Sunday, May 19, 2013
Covering Dallas, Monmouth, Independence, Falls City and surrounding areas since 1868
Central School District anticipates a $500,000 to $750,000 revenue shortfall for the 2013-14 biennium, which is leading to a self-examination on long-term budget balancing.
February 12, 2013
MONMOUTH/INDEPENDENCE -- Central School District's budget process for 2013-14 won't begin in earnest for another two months.
Recently presented concepts -- some already unpopular -- on how to reorganize the district for sustained financial health will give school leaders and parents plenty to chew on until then.
Closing Henry Hill Elementary School and repurposing the building, schools with shared principals and administrative cuts via attrition were all ideas put forth last week.
Emphasis on the word "ideas," Superintendent Buzz Brazeau said, adding no decisions on any of the options have been made or even thoroughly vetted.
The district anticipates a revenue shortfall of $500,000 to $750,000 for 2013-14 based on the $6.15 billion for K-12 education during the next biennium recommended by Gov.

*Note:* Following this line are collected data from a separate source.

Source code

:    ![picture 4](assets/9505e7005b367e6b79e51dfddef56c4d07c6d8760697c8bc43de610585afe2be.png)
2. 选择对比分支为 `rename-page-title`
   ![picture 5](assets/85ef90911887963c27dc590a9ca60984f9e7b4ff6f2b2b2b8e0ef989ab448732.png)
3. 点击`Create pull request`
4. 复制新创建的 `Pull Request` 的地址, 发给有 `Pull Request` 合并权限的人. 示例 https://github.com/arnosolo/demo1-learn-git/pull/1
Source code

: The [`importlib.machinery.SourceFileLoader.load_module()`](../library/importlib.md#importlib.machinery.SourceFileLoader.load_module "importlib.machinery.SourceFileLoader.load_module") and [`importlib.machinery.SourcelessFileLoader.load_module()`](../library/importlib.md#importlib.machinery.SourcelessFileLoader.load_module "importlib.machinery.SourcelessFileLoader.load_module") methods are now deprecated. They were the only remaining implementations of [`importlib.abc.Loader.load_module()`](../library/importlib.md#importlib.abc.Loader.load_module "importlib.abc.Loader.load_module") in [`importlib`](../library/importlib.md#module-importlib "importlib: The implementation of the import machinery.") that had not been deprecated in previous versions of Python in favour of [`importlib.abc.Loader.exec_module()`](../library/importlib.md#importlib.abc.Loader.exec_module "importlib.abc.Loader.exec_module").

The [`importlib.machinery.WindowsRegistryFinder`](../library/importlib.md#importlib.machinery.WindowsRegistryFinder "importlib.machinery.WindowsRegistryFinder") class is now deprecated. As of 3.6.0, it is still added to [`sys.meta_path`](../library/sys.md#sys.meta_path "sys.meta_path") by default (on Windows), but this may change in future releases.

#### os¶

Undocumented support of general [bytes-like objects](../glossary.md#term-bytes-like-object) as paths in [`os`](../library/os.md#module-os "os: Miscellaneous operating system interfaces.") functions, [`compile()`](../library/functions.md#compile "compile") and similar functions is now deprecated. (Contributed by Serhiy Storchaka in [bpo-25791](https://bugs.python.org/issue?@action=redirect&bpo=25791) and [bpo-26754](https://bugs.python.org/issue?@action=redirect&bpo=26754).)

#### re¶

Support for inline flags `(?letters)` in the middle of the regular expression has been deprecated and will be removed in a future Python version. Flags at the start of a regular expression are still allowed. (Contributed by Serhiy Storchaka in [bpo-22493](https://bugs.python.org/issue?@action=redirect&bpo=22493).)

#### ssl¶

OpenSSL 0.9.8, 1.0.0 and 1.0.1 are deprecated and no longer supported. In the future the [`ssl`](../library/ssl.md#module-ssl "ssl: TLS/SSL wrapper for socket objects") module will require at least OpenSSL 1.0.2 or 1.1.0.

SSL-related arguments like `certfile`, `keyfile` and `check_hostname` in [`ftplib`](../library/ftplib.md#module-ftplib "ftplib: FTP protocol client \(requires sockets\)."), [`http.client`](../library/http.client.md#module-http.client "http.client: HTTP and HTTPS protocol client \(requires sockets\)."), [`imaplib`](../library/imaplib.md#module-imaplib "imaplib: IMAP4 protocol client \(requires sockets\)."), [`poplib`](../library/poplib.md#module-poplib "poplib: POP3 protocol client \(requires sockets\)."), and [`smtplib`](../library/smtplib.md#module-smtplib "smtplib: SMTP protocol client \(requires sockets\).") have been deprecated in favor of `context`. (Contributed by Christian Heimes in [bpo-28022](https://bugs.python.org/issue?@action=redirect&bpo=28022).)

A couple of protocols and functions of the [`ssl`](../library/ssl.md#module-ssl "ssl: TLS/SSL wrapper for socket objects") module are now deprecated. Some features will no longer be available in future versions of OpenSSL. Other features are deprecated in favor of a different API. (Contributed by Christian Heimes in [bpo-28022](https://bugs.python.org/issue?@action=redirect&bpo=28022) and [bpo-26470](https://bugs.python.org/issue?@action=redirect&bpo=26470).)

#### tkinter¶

John Kitzhaber.
"Nothing is off the table," said Central School Board President Traci Hamilton. "We're going to have to be creative going forward."
Brazeau said the district is doing a self-examination on how to break the dependence on one-time financial fixes to balance a budget, be it federal aid, spending down contingency funds or emergency layoffs.
That's been a reality for many schools during the last decade, he said.
"We can't afford to continue to do that, because you have to revisit it every year," Brazeau said. "We're trying to get out of that mentality."
One of the ideas Central staff has put forth for discussion is "rightsizing" local elementary schools.
Brazeau said visits to McMinnville School District show that there can be efficiencies and greater educational balance among buildings by having fewer schools with enrollments of 400 or greater than multiple schools with substantially lower enrollment.
The district's three other elementary schools have capacity for almost 500. Henry Hill, which has 267 students -- 22 are kindergartners -- does not.
If "rightsizing" happened, Henry Hill would be utilized as the main district office and serve as a community center and site for special programs. Students would be sent to the district's other buildings.
By streamlining administration and support personnel, savings from the move could total $500,000.
Reorganizing the schools might affect numbers of certain types of teachers, but not the overall teaching staff total, Brazeau said.
"There would have to be adjustments, but that would fall into the area of retirements that have already been announced," Brazeau said. "I don't think it would change the number of teachers in the district significantly."
Central will have three principals -- at the high school and two elementary schools -- retire in June. An idea is to leave some or all of those positions vacant; if a Henry Hill repurposing didn't happen, shared administration among multiple buildings was a possibility.
Other proposals included Brazeau serving as superintendent and Central High principal for a "very small" stipend as opposed to filling the principal position -- salary and benefits for which amount to about $100,000.
Cutting days -- each saves the district about $78,000 -- and staff were also options, though both should be last ditch moves, not the first line of reductions, Brazeau said.
The notion of closing Henry Hill has already raised the ire of some parents.
"It's your family, you know all of the teachers, we walk our kids to school," said Amy Chavez, who's had four children attend the school.
Chavez said a meeting she and about 40 other parents attended about Henry Hill's forthcoming carnival turned into a tense forum on the proposal.
"A lot of people were crying and there was nobody there who said they wanted this to happen," Chavez said. "What I'm worried about is that no matter what the families say or do, the (district) will do whatever they want."